Écrivains, veuillez déclarer votre machine à écrire

La “détente” très relative ayant marqué les premières années de la prise de pouvoir de Ceaucescu (de 1965 à 1970) étaient déjà un lointain souvenir dans les années 80, et durant la dernière période de son règne le dictateur sombrait franchement dans la paranoïa et la mégalomanie. Tout citoyen devenait une menace potentielle, les écrivains et les chercheurs n’échappant pas à la règle. C’est ainsi qu’en 1983, il remit en fonction une loi promulguée à l’époque de son terrifiant prédécesseur Gheorghiu-Dej : désormais, tous les possesseurs de machine à écrire devaient être inscrits sur un fichier de la police – la Securitate surveillait de très près les intellectuels. Même le contenu et le nombre des photocopies réalisées à la Bibliothèque Nationale (un des rares endroits où l’on pouvait accéder à une photocopieuse, à condition de bénéficier d’une permission spéciale) étaient enregistrés. J’ignore si ce genre de décret constitue dans l’histoire une spécificité Roumaine (si l’une ou l’un d’entre vous a d’autres exemples de ce genre, par exemple en Corée du nord, ou en Chine, ce qui ne serait guère étonnant sous Mao, je suis preneur).

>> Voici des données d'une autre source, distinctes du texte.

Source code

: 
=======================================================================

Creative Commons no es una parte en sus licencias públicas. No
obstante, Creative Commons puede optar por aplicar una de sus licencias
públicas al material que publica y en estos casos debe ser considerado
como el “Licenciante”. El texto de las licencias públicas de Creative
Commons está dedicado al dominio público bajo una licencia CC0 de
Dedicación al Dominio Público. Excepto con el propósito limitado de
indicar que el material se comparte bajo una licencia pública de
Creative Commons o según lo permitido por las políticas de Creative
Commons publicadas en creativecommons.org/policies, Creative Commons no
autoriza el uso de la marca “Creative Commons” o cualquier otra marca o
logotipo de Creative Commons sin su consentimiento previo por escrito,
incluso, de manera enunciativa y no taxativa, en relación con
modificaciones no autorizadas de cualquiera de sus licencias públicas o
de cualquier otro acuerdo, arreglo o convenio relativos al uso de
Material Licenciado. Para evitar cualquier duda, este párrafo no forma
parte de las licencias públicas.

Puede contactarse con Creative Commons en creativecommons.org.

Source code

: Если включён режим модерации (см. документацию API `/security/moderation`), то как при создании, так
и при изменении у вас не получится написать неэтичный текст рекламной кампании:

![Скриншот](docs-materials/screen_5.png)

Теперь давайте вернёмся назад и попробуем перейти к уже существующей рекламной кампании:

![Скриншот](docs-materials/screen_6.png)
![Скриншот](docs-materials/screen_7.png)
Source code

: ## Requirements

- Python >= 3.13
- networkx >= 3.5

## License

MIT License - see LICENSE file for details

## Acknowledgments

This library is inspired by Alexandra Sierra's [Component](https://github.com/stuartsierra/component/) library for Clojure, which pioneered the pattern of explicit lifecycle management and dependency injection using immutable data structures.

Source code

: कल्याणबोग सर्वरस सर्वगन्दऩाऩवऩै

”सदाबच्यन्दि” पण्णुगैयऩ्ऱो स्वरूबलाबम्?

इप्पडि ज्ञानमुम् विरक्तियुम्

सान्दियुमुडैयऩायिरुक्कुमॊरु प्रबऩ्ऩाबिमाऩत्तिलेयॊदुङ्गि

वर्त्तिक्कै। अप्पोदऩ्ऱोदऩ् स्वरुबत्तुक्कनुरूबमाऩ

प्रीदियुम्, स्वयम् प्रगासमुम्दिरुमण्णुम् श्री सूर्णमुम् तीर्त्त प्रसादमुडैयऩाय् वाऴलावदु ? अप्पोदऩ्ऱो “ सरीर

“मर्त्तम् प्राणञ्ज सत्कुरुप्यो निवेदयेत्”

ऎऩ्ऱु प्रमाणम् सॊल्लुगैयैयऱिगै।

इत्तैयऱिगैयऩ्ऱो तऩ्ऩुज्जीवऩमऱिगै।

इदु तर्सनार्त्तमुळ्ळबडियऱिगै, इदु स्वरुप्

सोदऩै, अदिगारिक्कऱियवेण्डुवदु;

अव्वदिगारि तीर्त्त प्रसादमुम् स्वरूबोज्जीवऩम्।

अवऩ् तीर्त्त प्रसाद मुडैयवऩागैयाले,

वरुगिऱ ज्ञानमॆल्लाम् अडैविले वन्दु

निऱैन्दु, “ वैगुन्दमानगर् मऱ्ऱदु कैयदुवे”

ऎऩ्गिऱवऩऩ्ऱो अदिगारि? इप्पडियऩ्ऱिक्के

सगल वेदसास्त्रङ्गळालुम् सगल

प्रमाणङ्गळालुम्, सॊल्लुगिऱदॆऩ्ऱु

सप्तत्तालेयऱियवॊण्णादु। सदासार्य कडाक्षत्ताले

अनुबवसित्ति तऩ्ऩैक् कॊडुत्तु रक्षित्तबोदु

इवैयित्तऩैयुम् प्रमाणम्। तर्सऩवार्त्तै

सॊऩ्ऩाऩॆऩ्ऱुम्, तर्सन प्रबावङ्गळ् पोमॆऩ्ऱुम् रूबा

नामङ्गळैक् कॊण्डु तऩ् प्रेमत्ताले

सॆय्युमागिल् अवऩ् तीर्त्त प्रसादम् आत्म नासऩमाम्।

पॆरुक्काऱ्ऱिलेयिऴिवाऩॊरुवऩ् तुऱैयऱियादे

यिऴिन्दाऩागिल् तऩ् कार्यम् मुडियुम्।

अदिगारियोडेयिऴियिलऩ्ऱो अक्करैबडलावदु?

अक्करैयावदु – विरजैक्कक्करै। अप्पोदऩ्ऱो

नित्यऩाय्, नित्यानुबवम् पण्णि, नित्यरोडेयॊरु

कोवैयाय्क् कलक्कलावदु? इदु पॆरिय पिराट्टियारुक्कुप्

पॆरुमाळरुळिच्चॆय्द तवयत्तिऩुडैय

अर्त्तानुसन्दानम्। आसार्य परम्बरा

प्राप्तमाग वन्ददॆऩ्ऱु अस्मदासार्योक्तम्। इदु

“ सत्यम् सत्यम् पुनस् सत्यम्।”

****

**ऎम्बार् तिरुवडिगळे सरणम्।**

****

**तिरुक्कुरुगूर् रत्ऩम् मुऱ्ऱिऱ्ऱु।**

Je tire cette information du livre de Dennis Deletant, Ceaucescu and the Securitate.
J’ai également trouvé un papier du Guardian faisant le compte-rendu d’un livre de Carmen Burgan, Burying the typewriter, qui évoque manifestement ce décret (je n’ai pas lu ce livre, mais il est dans ma liste désormais !). Le père de Carmen Burgan était un modeste dissident politique dans son village, fut arrêté par la Securitate. La poétesse raconte dans ce livre la manière dont elle prit conscience de la réalité du régime Roumain durant son enfance. Voici l’arrivée de la machine à écrire, avec les recommandations de la police concernant son usage :

“When the typewriter arrives, she explains the system for registering it with the police, how it is “fingerprinted” and how they must provide an explanation for why they need it. An instrument can be used to type about personal feelings (forbidden) or write anti-government pamphlets (forbidden). The ordinariness of everyday life, conveyed in her descriptions of cooking and agriculture and family rows, are a kind of thick veneer to cover silences, like the knowledge of her father’s previous arrests. One in three of their neighbours is an informer for the Securitate (secret police) because everything happens through bribing the Securitate.”

https://www.theguardian.com/books/2012/jun/17/burying-typewriter-carmen-bugan-review

On ne se rend pas toujours compte de la chance qu’on a je crois.